▶ Task objective
Omit the pictures while printing every entry below exactly as given.

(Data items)
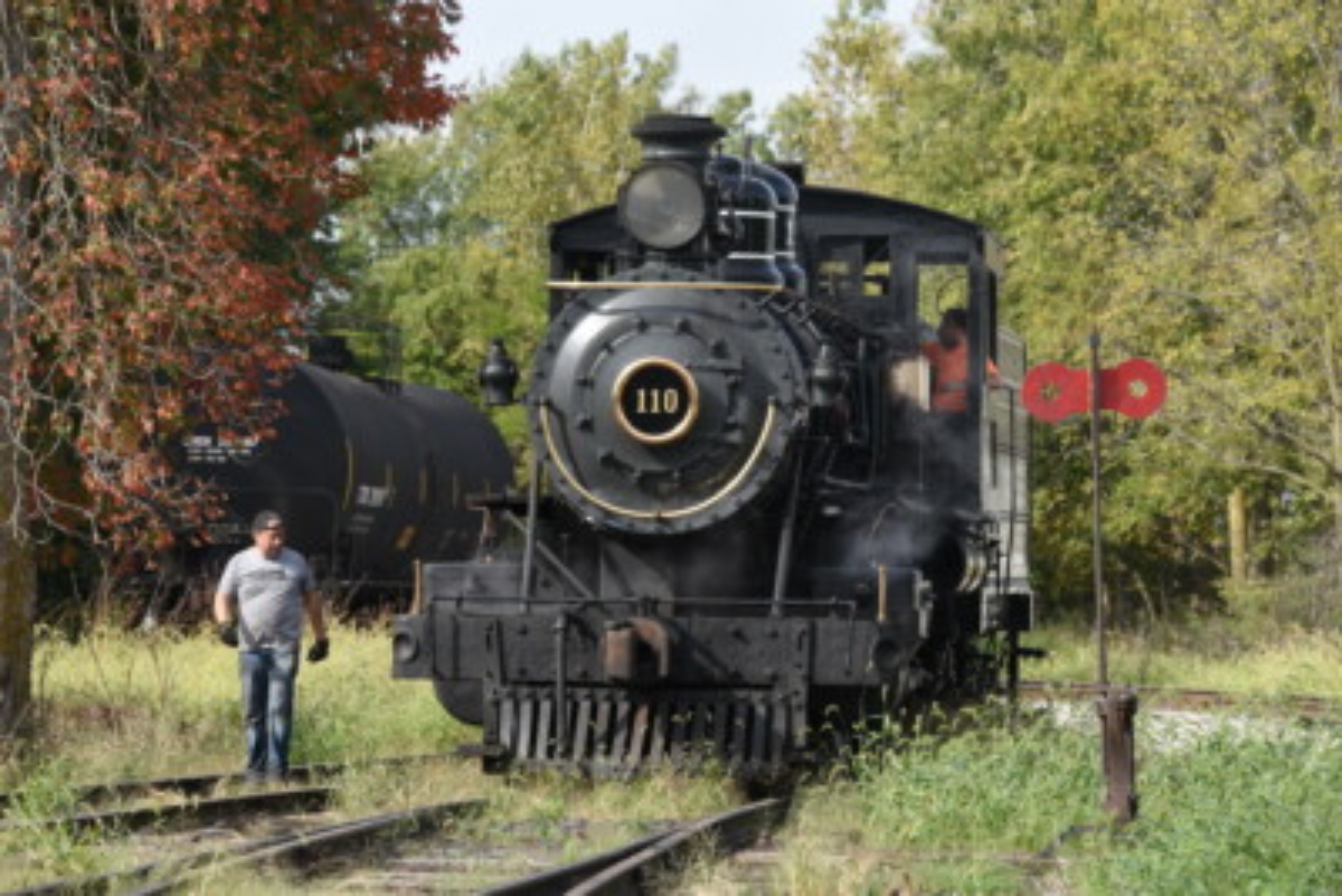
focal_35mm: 190
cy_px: 448
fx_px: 7085
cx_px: 671
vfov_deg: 7.2
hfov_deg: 10.8
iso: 640
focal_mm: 190
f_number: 9
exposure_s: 1/500
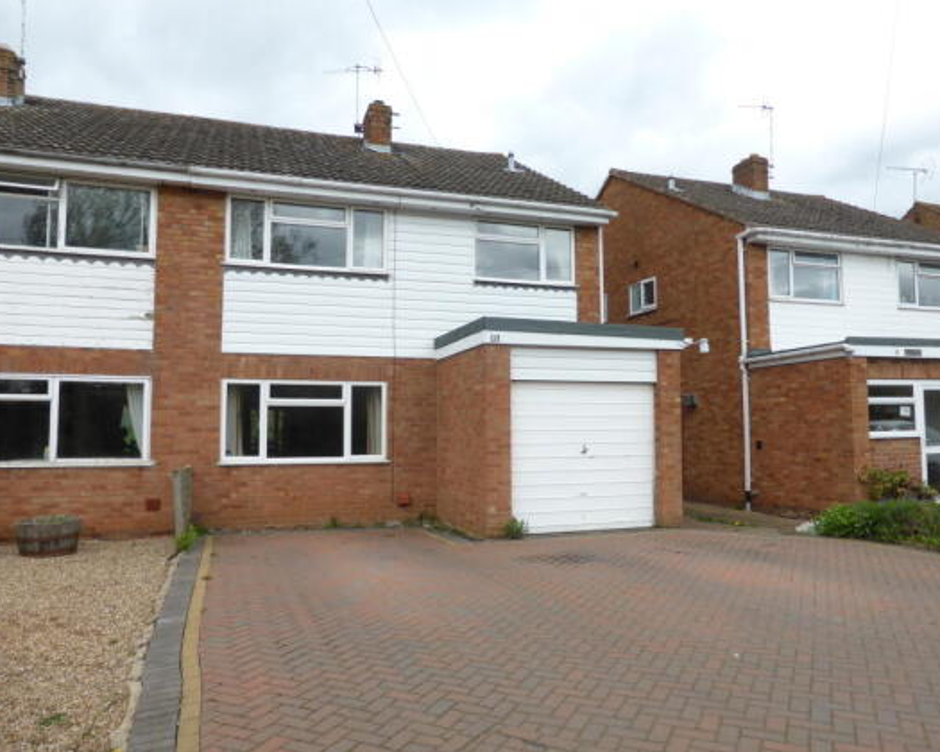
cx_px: 500
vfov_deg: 54.9
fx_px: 723
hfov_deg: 66.0
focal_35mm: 26
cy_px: 372
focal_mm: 4.3
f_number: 3.3
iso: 100
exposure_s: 1/400
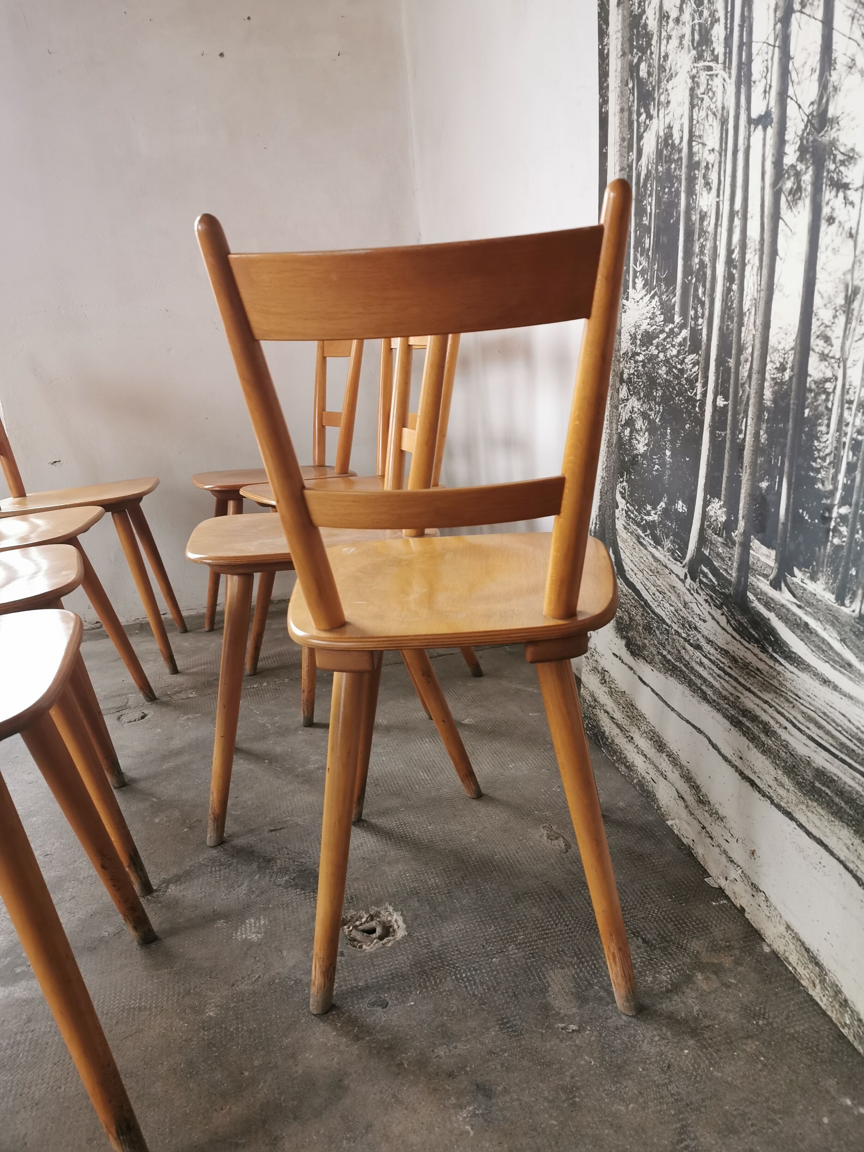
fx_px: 899
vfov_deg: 65.3
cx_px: 432
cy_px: 576
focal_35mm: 27
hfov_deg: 51.4
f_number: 1.6
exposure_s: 1/40
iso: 320
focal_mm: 5.56
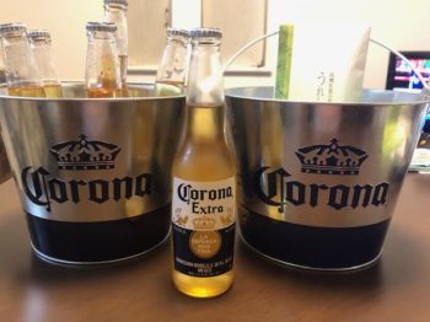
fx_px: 372
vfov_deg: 46.7
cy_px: 151
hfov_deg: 59.9
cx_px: 201
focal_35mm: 30
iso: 100
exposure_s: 1/9
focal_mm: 3.99
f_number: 1.8
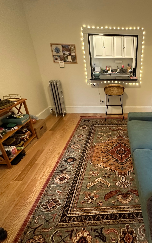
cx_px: 124
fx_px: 133
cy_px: 121
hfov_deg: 55.0
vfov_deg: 85.1
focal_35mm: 20
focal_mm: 2.22
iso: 500
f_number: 2.2
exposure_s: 1/60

▶ Response to this task
focal_35mm: 190
cy_px: 448
fx_px: 7085
cx_px: 671
vfov_deg: 7.2
hfov_deg: 10.8
iso: 640
focal_mm: 190
f_number: 9
exposure_s: 1/500
cx_px: 500
vfov_deg: 54.9
fx_px: 723
hfov_deg: 66.0
focal_35mm: 26
cy_px: 372
focal_mm: 4.3
f_number: 3.3
iso: 100
exposure_s: 1/400
fx_px: 899
vfov_deg: 65.3
cx_px: 432
cy_px: 576
focal_35mm: 27
hfov_deg: 51.4
f_number: 1.6
exposure_s: 1/40
iso: 320
focal_mm: 5.56
fx_px: 372
vfov_deg: 46.7
cy_px: 151
hfov_deg: 59.9
cx_px: 201
focal_35mm: 30
iso: 100
exposure_s: 1/9
focal_mm: 3.99
f_number: 1.8
cx_px: 124
fx_px: 133
cy_px: 121
hfov_deg: 55.0
vfov_deg: 85.1
focal_35mm: 20
focal_mm: 2.22
iso: 500
f_number: 2.2
exposure_s: 1/60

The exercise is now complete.